1. Field of the Invention
The present invention relates generally to suspension systems, also referred to as suspension assemblies, for hard disk drive systems. More specifically, the present invention relates to providing tooling features integral to the suspension system to aid in forming suspension system components, and to coining one or more surfaces of a component that is used as part of the suspension system to remove roughness.
2. Related Art
Suspension systems for suspending read/write heads in hard disk drives are well known in the art. In a typical hard disk drive suspension system, the read/write head is mounted on a slider having an aerodynamic design, such that airflow between the slider and a spinning disk generates lift that allows the head to fly above the disk surface an optimal distance for reading data from the surface or writing data to the surface. The slider is typically bonded to a flexure (or gimbal), which permits the slider to pitch and roll as it tracks fluctuations in the disk surface. The flexure is coupled to a load beam, which is formed from a metal such as stainless steel and configured with a spring portion that applies a loading force, also known as a “pre-load” or “gram force”, to counteract the lift. A rigid end of the load beam is coupled to a baseplate, where an actuator is provided for precisely positioning the read/write head through actuation of the load beam.
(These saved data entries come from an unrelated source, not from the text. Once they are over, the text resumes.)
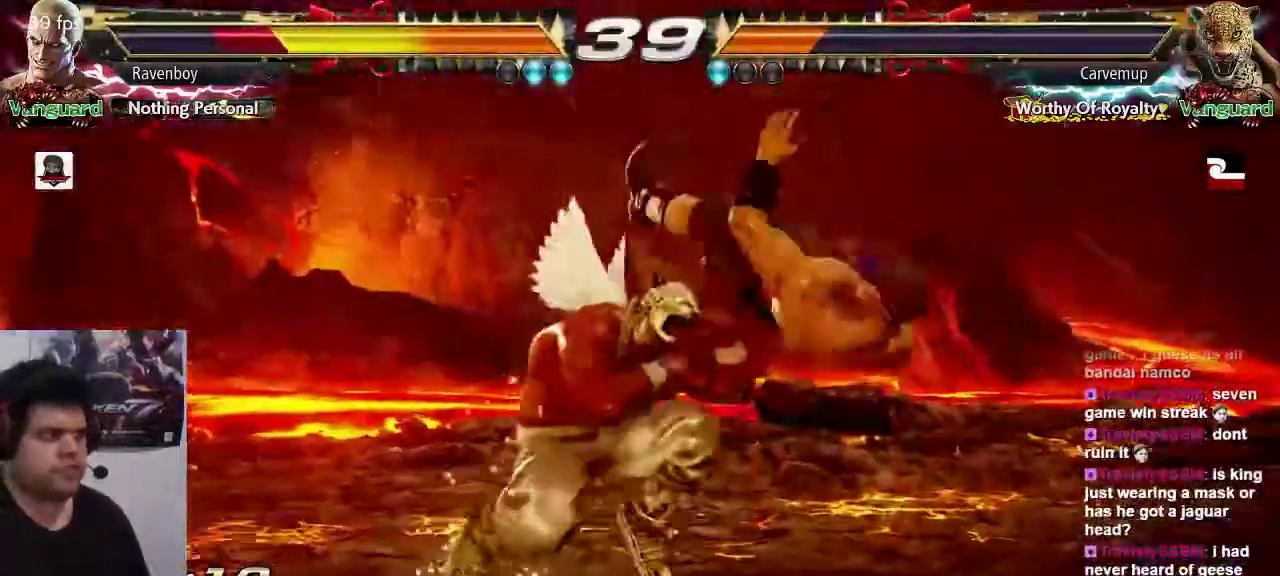
Gameplay with a controller (arcade stick); each line is a JSON object with the inputs held at the frame after it (dt_ms = milliseconds from this image to that frame). "events" lists button and stick changes between this image and that frame as [ms after this image, input, new state], when the widget could be followed in between. Not read: L3 R3.
{"dt_ms": 500, "buttons": ["TRIANGLE"], "left_stick": "center", "events": [[83, "SQUARE", "up"], [83, "TRIANGLE", "down"], [150, "TRIANGLE", "up"], [367, "SQUARE", "down"], [433, "TRIANGLE", "down"], [500, "SQUARE", "up"]]}
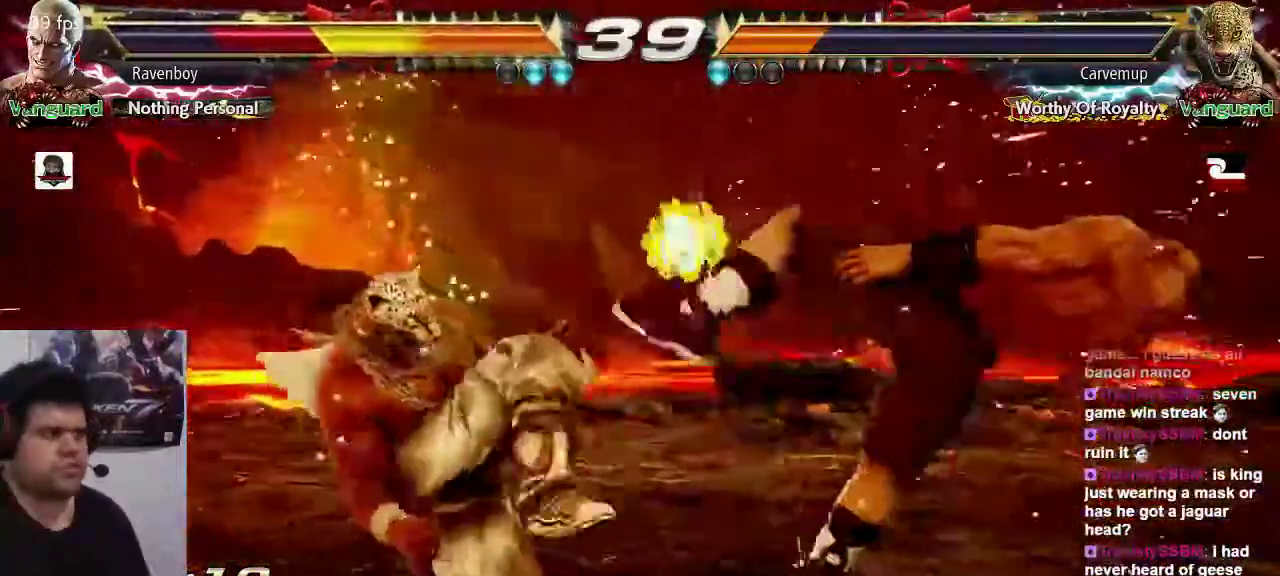
{"dt_ms": 1000, "buttons": ["SQUARE"], "left_stick": "right"}
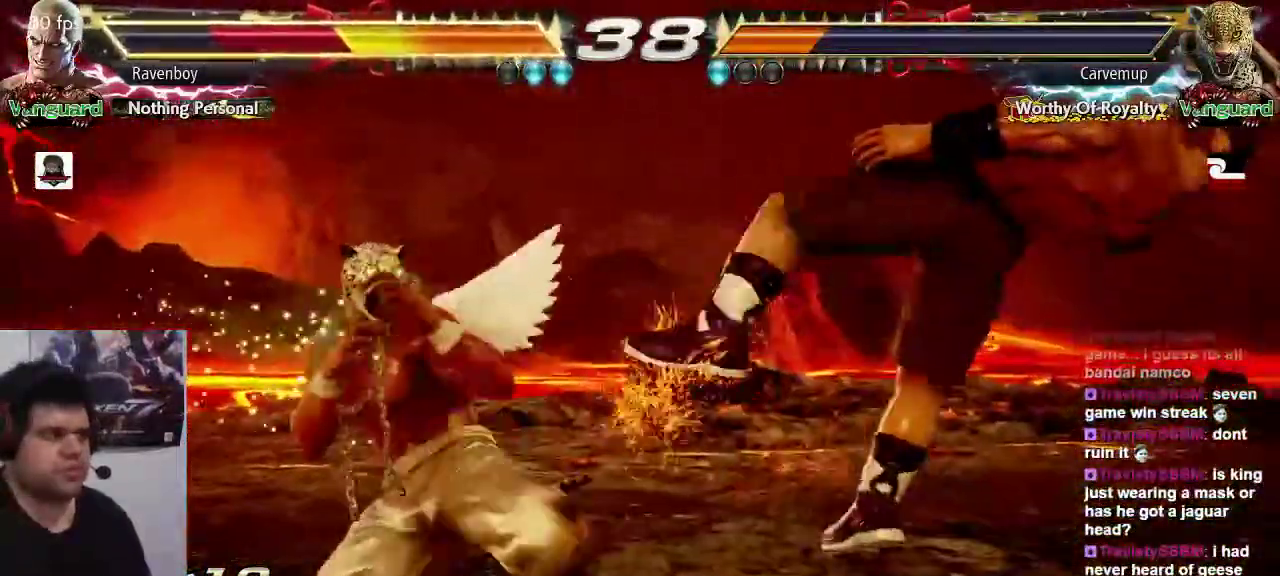
{"dt_ms": 500, "buttons": ["SQUARE", "TRIANGLE"], "left_stick": "right", "events": [[33, "TRIANGLE", "down"], [100, "SQUARE", "up"], [133, "SQUARE", "down"], [133, "TRIANGLE", "up"], [233, "TRIANGLE", "down"], [300, "SQUARE", "up"], [367, "SQUARE", "down"], [367, "TRIANGLE", "up"], [433, "TRIANGLE", "down"], [450, "SQUARE", "up"], [483, "SQUARE", "down"]]}
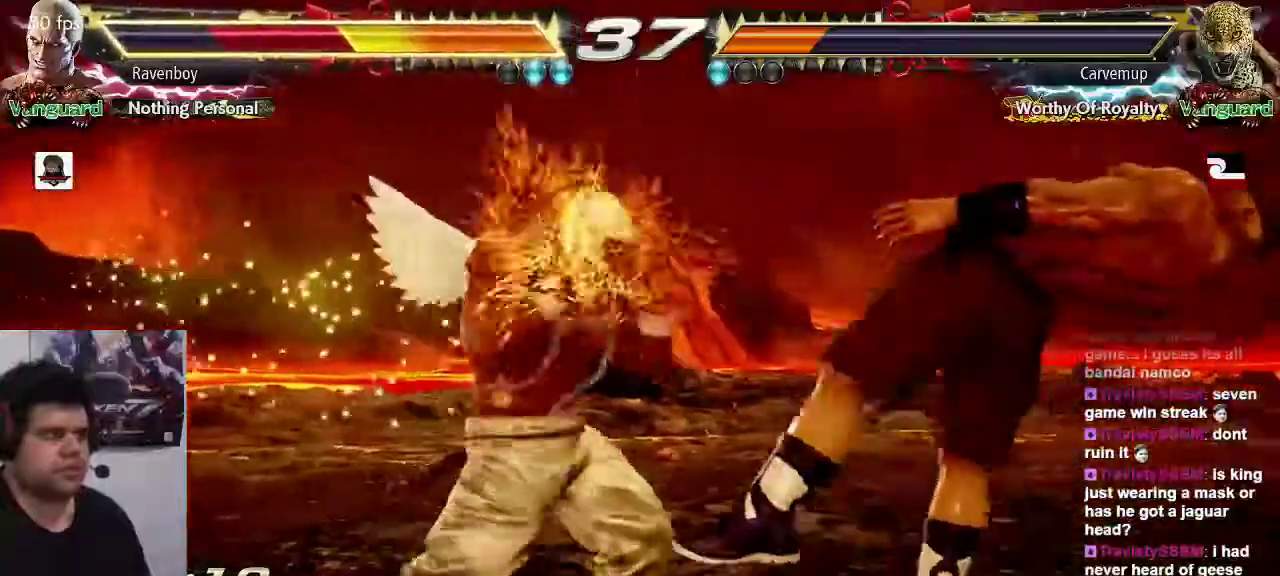
{"dt_ms": 500, "buttons": [], "left_stick": "right", "events": [[17, "SQUARE", "up"], [50, "SQUARE", "down"], [50, "TRIANGLE", "up"], [117, "TRIANGLE", "down"], [217, "SQUARE", "up"], [217, "TRIANGLE", "up"]]}
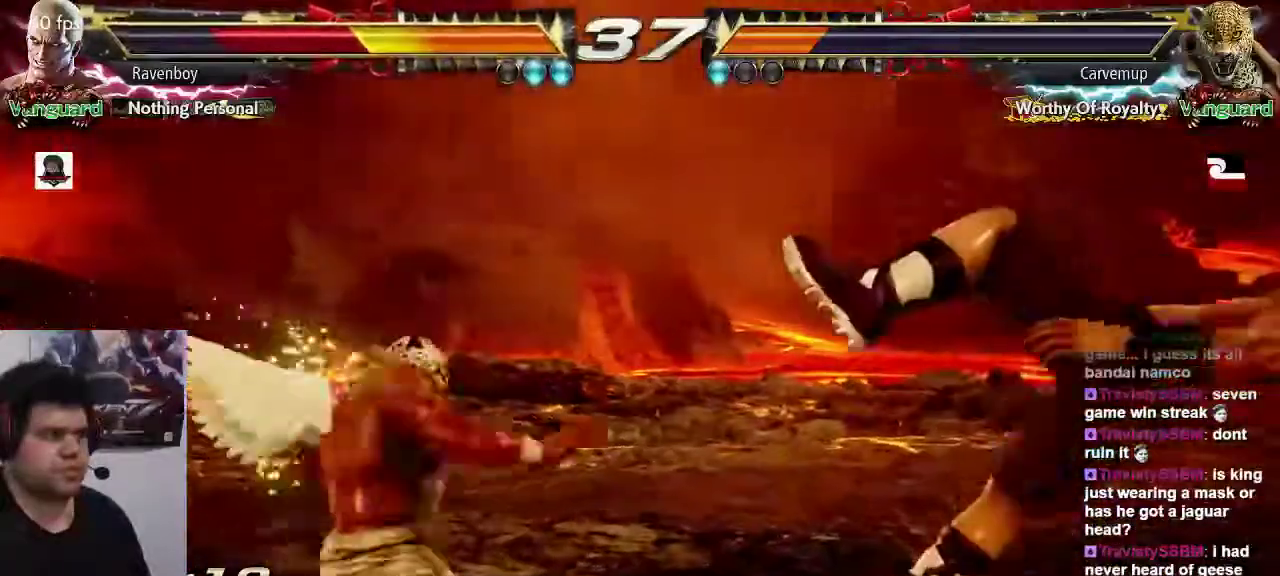
{"dt_ms": 500, "buttons": [], "left_stick": "center"}
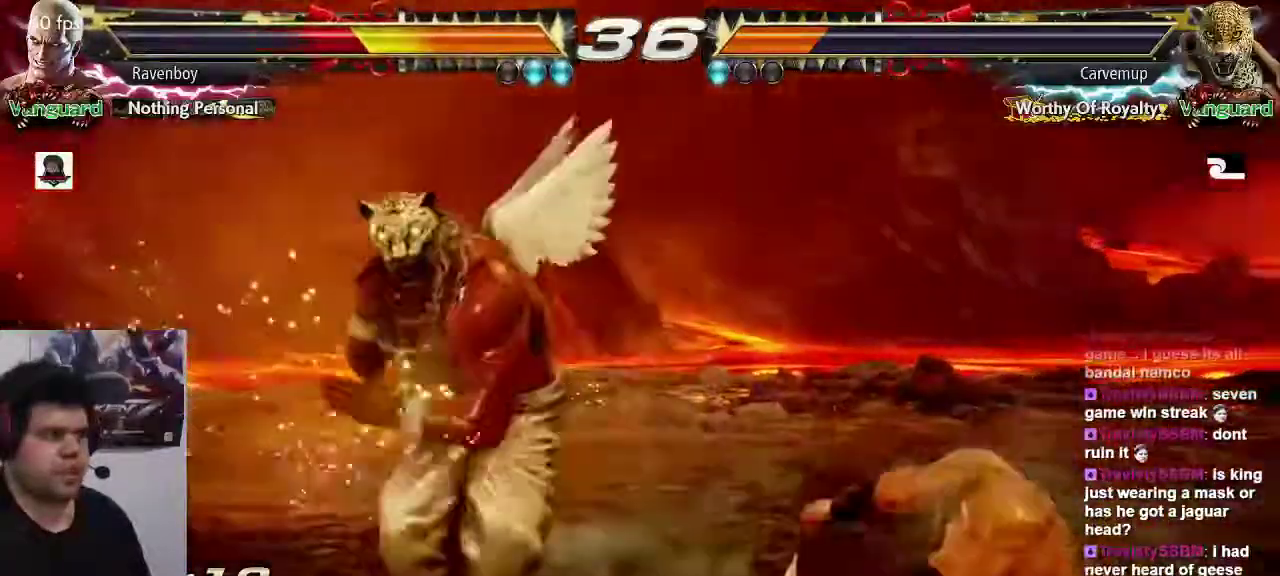
{"dt_ms": 500, "buttons": [], "left_stick": "center", "events": [[117, "SQUARE", "down"], [183, "SQUARE", "up"], [250, "SQUARE", "down"], [350, "SQUARE", "up"]]}
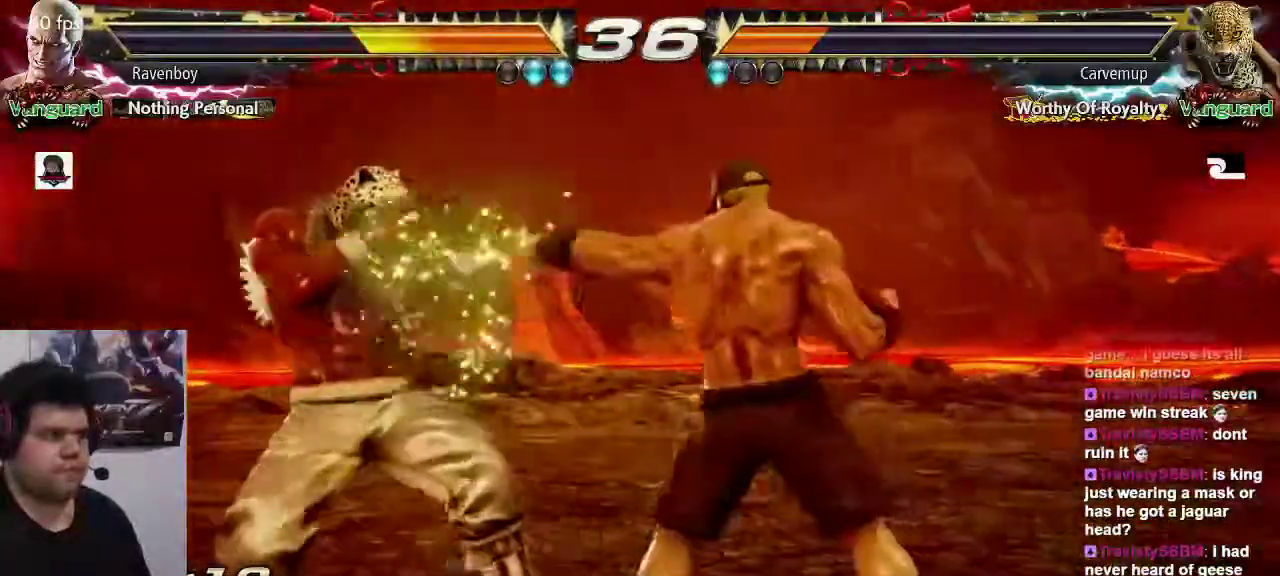
{"dt_ms": 500, "buttons": [], "left_stick": "right", "events": [[333, "left_stick", "right"]]}
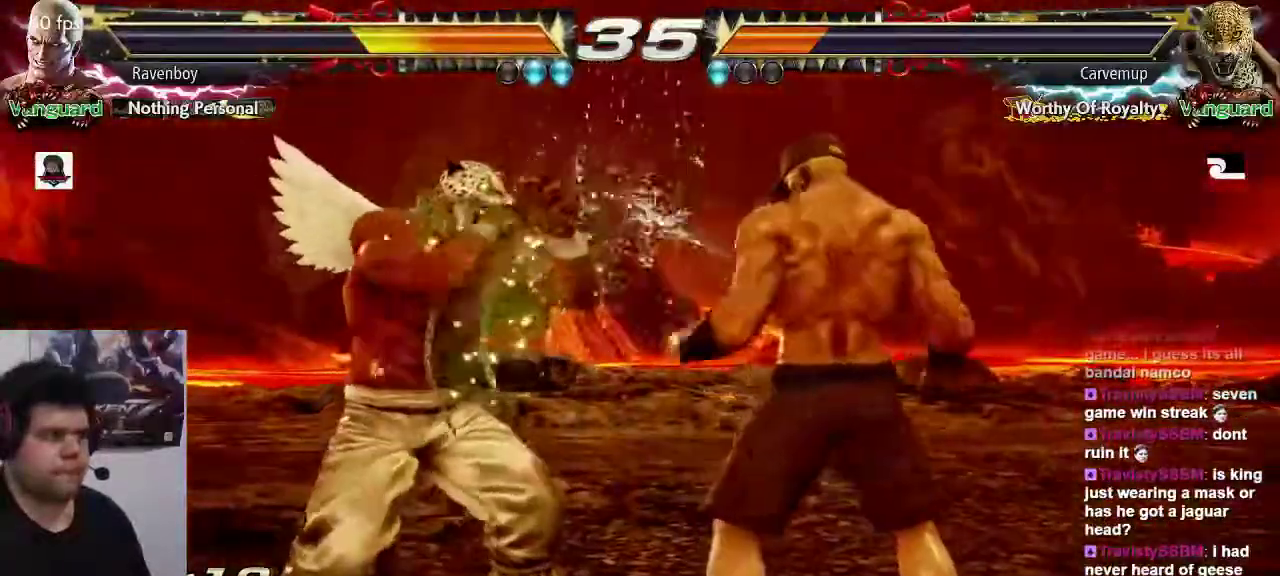
{"dt_ms": 500, "buttons": [], "left_stick": "center", "events": [[333, "left_stick", "center"], [433, "left_stick", "right"], [500, "left_stick", "center"]]}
The spring portion of the load beam is a linear flex-spring, or planar cantilever-type spring, typically formed from a metal sheet. The desired pre-load force is achieved by forming one or more bends in the linear spring portion of the load beam, taking into account the spring constant of the material, its mass, and the expected load. FIG. 1 illustrates a typical suspension assembly 100 consisting of a baseplate 102, springs 104, and load beam 106. In one commonly practiced technique, during manufacture of the assembly 100 springs 104 are preloaded using appropriate forming tools, such as tooling anvil 108 and roller 110. Springs 104 are bonded to the underside of baseplate 102 and load beam 106 to allow for placement of tooling anvil 108 at an optimal bend location 112 beneath the springs. So located, a bendable area 114 of each spring 104 is bent around a corner 140 of tooling anvil 108 under pressure of roller 110 as it pushes downward and rolls away from baseplate 102 in the directions shown by dashed lines. The resulting bend angle radius of spring 104 is therefore influenced by the curvature of corner 140. This curvature will change over time after repeated use of tooling anvil 108. Eventually, tooling anvil 108 will need to be replaced to avoid out-of-tolerance formation of bend angle radius in springs 104.
The main problem with the foregoing technique is that the accuracy of the bend location depends on placement of tooling anvil 108 with respect to assembly 100. Hard disk drive suspension systems typically demand very strict manufacturing tolerances on the order of 1.0 mil; therefore anvil placement requires high precision tooling, which adds to the manufacturing expense.
Another problem with the conventional anvil-and-roller technique is illustrated in FIG. 2, which shows a side view of a typical suspension assembly 200. Assembly 200 essentially consists of the same components as in assembly 100, except that a bridging area 214 of spring 204 has a shorter length relative to the diameter of roller 210. In suspension assemblies having this dimensional constraint, it may be impossible to impact roller 210 at the optimal bend location 212 due to mechanical interference from baseplate 202 or load beam 206. Where springs are bonded to the underside of the assembly, interference occurs as roller 210 encounters baseplate or load beam steps located above the surface of the spring. The example assembly 200 illustrates this interference effect: placement of roller 210 is limited by the step of baseplate 202 such that impact point 216 is displaced from optimal bend location 212 by a horizontal offset Δ. An excessive offset results in formation of the bend in a non-optimal location, or creation of an undesirable secondary bend.
In view of the foregoing, there remains considerable margin for improving pre-loading techniques for disk drive suspension assemblies. Also, surfaces of the baseplate 102 and 202 of the suspension assembly 100 and 200, respectively, can have surfaces that are abrasive and can scratch against other components, e.g., the spring 104 and 204 and/or the load beam 106 and 206, and/or other parts of a hard disk drive, e.g., load-unload ramps and/or assembly combs, as are known to an individual having ordinary skill in the art, and result in the generation of debris, which can detrimentally affect the operation of the hard drive. These abrasive surfaces, which typically are made from stainless steel, are deburred in a vibratory manner resulting in the generation of additional debris. As magnetic recording technologies advance, they have become increasingly sensitive to smaller size debris. Accordingly, there is a need for suspension assembly baseplates with nonabrasive surfaces. The present invention satisfies these needs.